=== WHAT THE EXERCISE ASKS ===
According to the article below about the new Gulf Coast Veterinary Specialists hospital, how many square feet does the new hospital cover?

=== PAGE EXTRACT ===
════════════════════

Today’s Veterinary Business Staff

As promised, Gulf Coast Veterinary Specialists is “bigger and better and stronger” less than two years after Hurricane Harvey destroyed the Houston hospital.
The practice, which sees more than 50,000 patients a year, has opened a 50,292-square-foot hospital about three miles away from the old location, which was wiped out by floodwaters.
The new hospital, part of the Compassion-First Pet Hospital network, employs more than 50 veterinarians, including 30 board-certified specialists, and more than 200 support staff.
“We are finally at a stage where we can actually celebrate,” said Ryan Buck, group president with Compassion-First’s Texas hospitals. “While we have continued to provide care to the area pets, our people have been displaced and it is an important moment for us to all be under one roof.”
Soon after Hurricane Harvey devastated southern Texas in August 2017, hospital founder Wayne Whitney, DVM, DACVS, told employees: “Gulf Coast Veterinary Specialists is not a building, it’s you, the people who work here. We will be back, bigger and better and stronger, and you are part of that. We are a family.”
Hospital employees and Compassion-First responded to the crisis by partnering with referral practices and opening a temporary hospital next door to the new location.
Today, Gulf Coast offers 14 departments:
- Anesthesia and pain management
- Avian and exotics
- Cardiology
- Dentistry and oral surgery
- Dermatology and allergy
- Diagnostic imaging
- 24/7 emergency and critical care
- Internal medicine
- Neurology and neurosurgery
- Oncology
- Ophthalmology
- Rehabilitation and fitness
- Sports medicine
- Surgery and orthopedics
Among the offerings are 39 exam rooms, nine operating rooms, a 1.5 Tesla MRI machine, 64-slice computed tomography, a linear accelerator and 536 parking spaces.
The former hospital was featured on two seasons of the TV show “Animal ER.”

════════════════════

[Source data]
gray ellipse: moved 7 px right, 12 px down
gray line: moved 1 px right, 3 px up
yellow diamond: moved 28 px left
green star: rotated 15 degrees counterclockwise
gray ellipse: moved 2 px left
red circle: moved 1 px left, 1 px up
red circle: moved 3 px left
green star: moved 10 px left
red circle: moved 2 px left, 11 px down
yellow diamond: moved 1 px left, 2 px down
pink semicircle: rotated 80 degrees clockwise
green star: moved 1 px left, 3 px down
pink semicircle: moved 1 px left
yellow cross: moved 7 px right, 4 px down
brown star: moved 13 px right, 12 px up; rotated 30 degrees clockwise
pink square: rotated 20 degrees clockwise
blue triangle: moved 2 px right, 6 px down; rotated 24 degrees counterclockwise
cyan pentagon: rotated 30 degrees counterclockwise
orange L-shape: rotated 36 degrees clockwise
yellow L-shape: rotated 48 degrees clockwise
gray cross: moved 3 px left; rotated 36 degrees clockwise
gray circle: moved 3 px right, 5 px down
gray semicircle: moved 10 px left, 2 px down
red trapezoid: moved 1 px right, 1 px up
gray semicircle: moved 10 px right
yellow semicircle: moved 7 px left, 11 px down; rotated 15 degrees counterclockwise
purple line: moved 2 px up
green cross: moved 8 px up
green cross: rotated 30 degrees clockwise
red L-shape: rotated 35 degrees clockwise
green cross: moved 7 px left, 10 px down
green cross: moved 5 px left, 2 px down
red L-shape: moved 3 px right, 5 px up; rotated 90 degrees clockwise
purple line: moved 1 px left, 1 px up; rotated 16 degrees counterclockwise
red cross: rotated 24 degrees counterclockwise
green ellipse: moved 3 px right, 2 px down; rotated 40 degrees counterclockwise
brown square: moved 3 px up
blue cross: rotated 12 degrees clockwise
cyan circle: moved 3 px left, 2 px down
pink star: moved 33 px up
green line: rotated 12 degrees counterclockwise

════════════════════

=== SOLUTION TO THE PROBLEM ===
50,292 square feet.